Man kann sich leicht vorstellen, dass mit steigendem Alkoholgenuss sinnstiftende Dialoge immer weniger zustande kamen, bis diese schließlich ganz unterblieben und belegten Zungen Platz machten.
„Das müssen wir tun“, beschwor Manfred den Freund, „lass uns ruhig mal unsere Knochen dicht machen.“
„Aber doch nicht an dieser Stelle. Weißt du, wo sie das tun wollen? An der Achimferse, der schlimmsten Stelle des ganzen Körpers. Da kommen wir nie mehr heil raus, aus so einer Nummer!“
„An der Achimferse“, wiederholte Manfred ungläubig. „heißt die nicht Antonferse? Ist ja auch egal. Das überstehen wir schon, Junge, brauchst keine Angst zu haben. Unsere Frauen, die werden stolz auf uns sein, auf die einzigen Menschen weit und breit, die sich an der Antonferse operieren lassen.
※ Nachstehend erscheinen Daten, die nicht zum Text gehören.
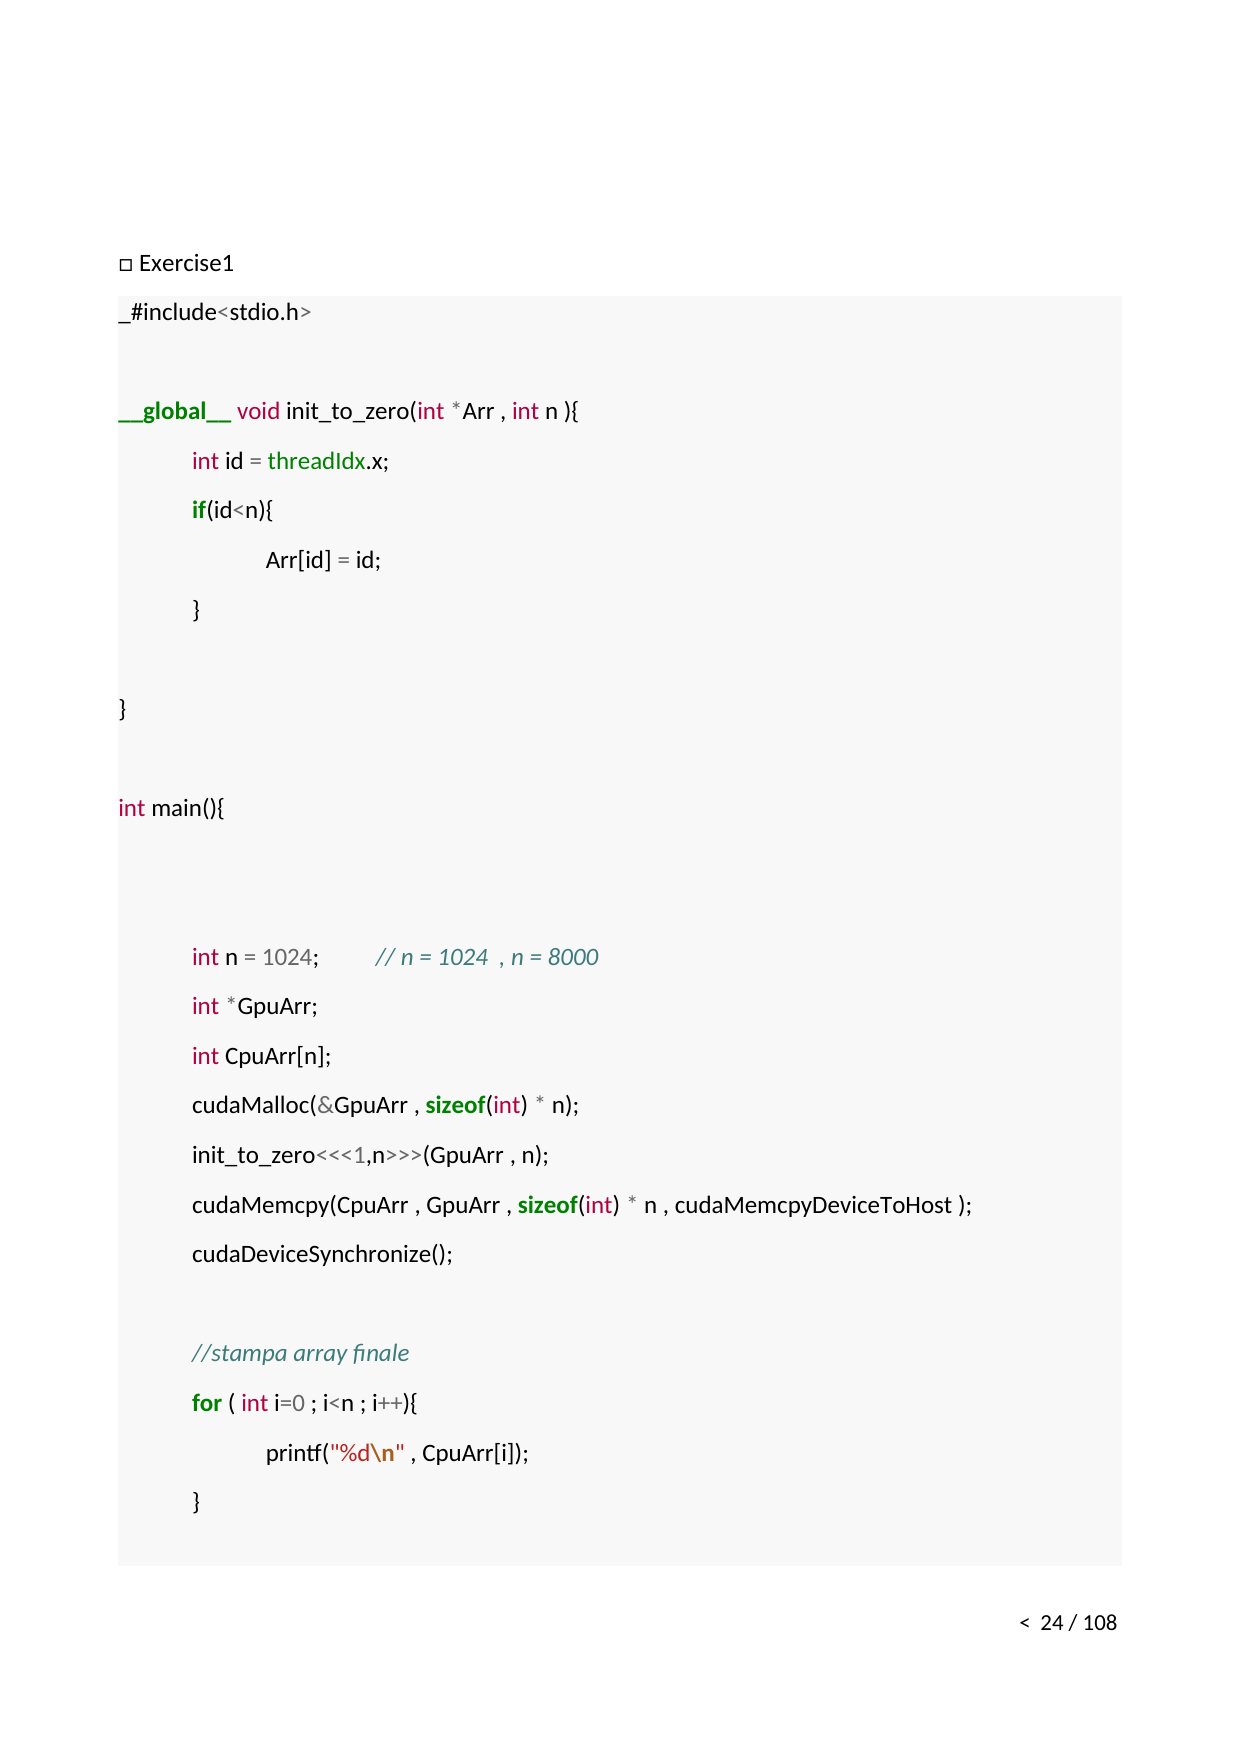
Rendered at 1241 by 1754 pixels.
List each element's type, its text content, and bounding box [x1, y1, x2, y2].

Das steht dann in jeder Zeitung!“
Aus der ursprünglichen Knochendichtemessung war mittlerweile ein chirurgischer Eingriff geworden, doch das tat der Unterhaltung keinen Abbruch.
„Ich weiß nicht so recht“, gab sich Gregor unentschlossen.
„Mensch, Gregor“, wirkte Manfred auf den Hausherrn ein, „stell dir die Gesichter unserer Frauen vor, wenn wir ihnen beweisen, dass wir richtige Männer sind, mit richtigen Knochen, nicht mit Gummiknochen. Weißt du, dass Gertrud mich immer damit aufzieht, mit meinen Gummiknochen.“
Gregor lachte bitter: „Zu mir sagt sie müder Knochen, wenn sie schlecht gelaunt ist.“
„Siehste, siehste, ein Grund mehr, diese Operation zu machen, gleich morgen lassen wir sie machen, alle beide. Wir werden unseren Frauen ein für allemal das Recht nehmen, uns so zu demütigen.“
„Morgen ist Sonntag“, warf Gregor ein.
„Ist es nicht, guck mal auf die Uhr.“

Manfred hatte Recht.
Mittlerweile war es drei Uhr morgens, und kurz darauf klingelte es an der Tür.
Das Taxi, das der Gast in weiser Voraussicht im nüchternen Zustand vorbestellt hatte.
„Ich begleite dich nach draußen.“
Singend stiegen sie die Treppe hinab, die beiden Freunde, bis ihr eher schauerlich zu nennender Gesang von einem markerschütternden Schrei oder besser gesagt von zwei solchen Schreien abrupt beendet wurde.
Gemeinsam waren sie, sich gegenseitig stützend, zu Boden gestürzt.
Mehrere Frakturen an Armen und Beinen bei Gregor wie auch seinem Gast waren die Folgen.
Nun liegen sie beide im nahe gelegenen Krankenhaus, auf dem gleichen Zimmer.
Ein Trost, so machen sie sich Mut, ist ihnen jedoch geblieben. Die Kosten für die beabsichtigten Knochendichtemessungen fallen vorerst nicht an, davon gehen sie fest aus, denn was soll da jetzt noch gemessen werden, erst einmal müssen sie heilen, die verdammten Knochen.
Das Geld aber, das sie dafür gespart haben, würde genau reichen für zwei Kästen Bier, für einen neuen schönen Herrenabend; ob sie allerdings jemals die Zustimmung ihrer Ehefrauen dafür erlangen, steht zur Zeit noch arg in den Sternen.